Is there a way to access this data, or is it corrupt now?
Since there are 3 options to save/load a matrix I ran a speed comparison to see which works the best for my sparse matrix:
%timeit -n1 scipy.io.savemat('tt', {'t': X})
1 loops, best of 3: 66.3 ms per loop
timeit -n1 scipy.io.mmwrite('tt_mm', X)
1 loops, best of 3: 7.55 s per loop
timeit -n1 np.save('tt_np', X)
1 loops, best of 3: 188 ms per loop
timeit -n1 scipy.io.loadmat('tt')
1 loops, best of 3: 9.78 ms per loop
%timeit -n1 scipy.io.mmread('tt_mm')
1 loops, best of 3: 5.72 s per loop
%timeit -n1 np.load('tt_np.npy')
1 loops, best of 3: 150 ms per loop
The results are that mmread/mmwrite
are incredibly low (~100s times slower), and savemat/loadmat
is 3-10 times faster than save/load
.
Upvotes: 3
Views: 1622
Reputation: 231385
Let's pay attention to all the clues in the print
array(<240760x110493 sparse matrix of type '<class 'numpy.float64'>'
with 20618831 stored elements in Compressed Sparse Row format>, dtype=object)
Outermost:
array(....,dtype=object)
A sparse matrix is not a regular array; to np.save
, it is just an Python object.
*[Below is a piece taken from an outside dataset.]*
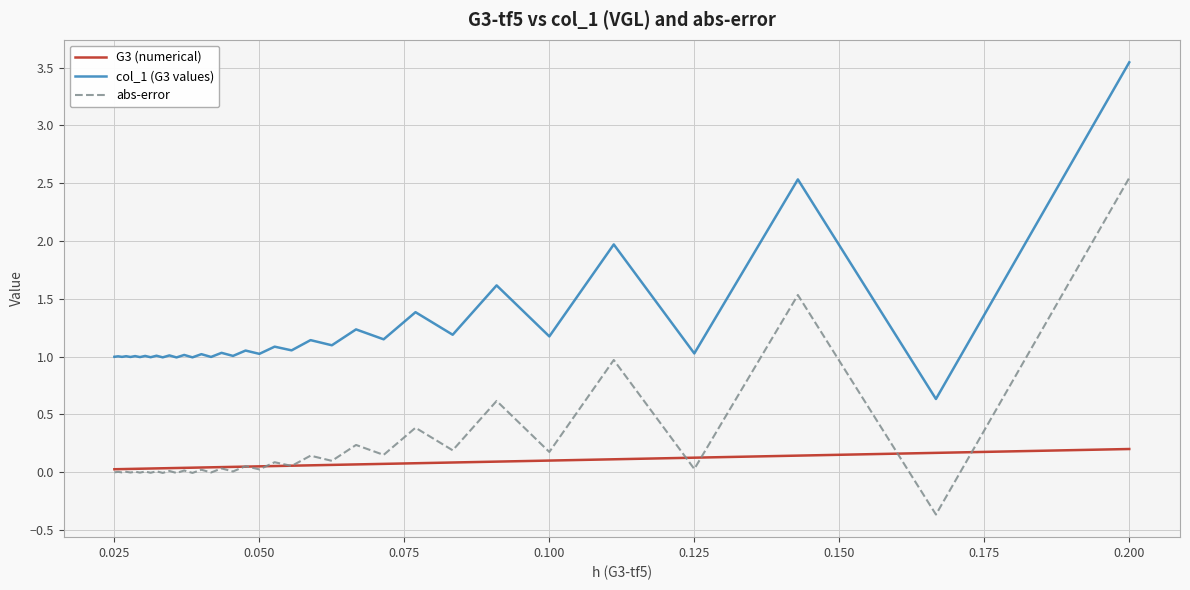

List the series in order of their peak value, lowest first.

G3 (numerical), abs-error, col_1 (G3 values)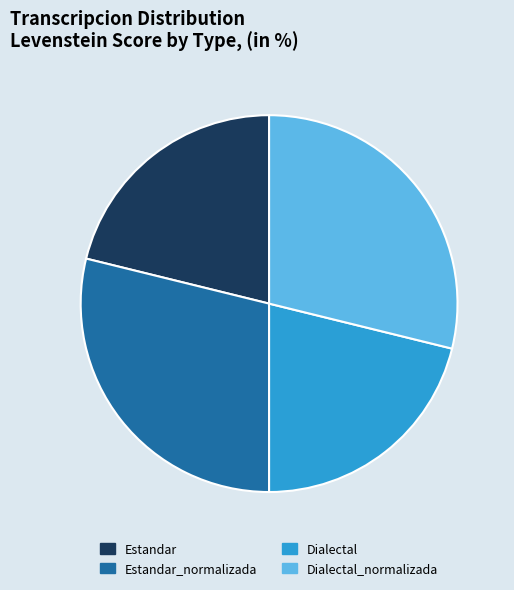

How many segments does this pie chart have?

4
So it wrapped it in a dtype=object
and saved that. It is a 0d array (hence the ()
shape), so all the indexing attempts fail. Try instead
M=arr.item() # or
M=arr[()]
Now M
should display as:
sparse matrix of type '<class 'numpy.float64'>'
with 20618831 stored elements in Compressed Sparse Row format
with attributes like M.shape
. M.A
will display the dense form, to it's too large to do that usefully.
Upvotes: 5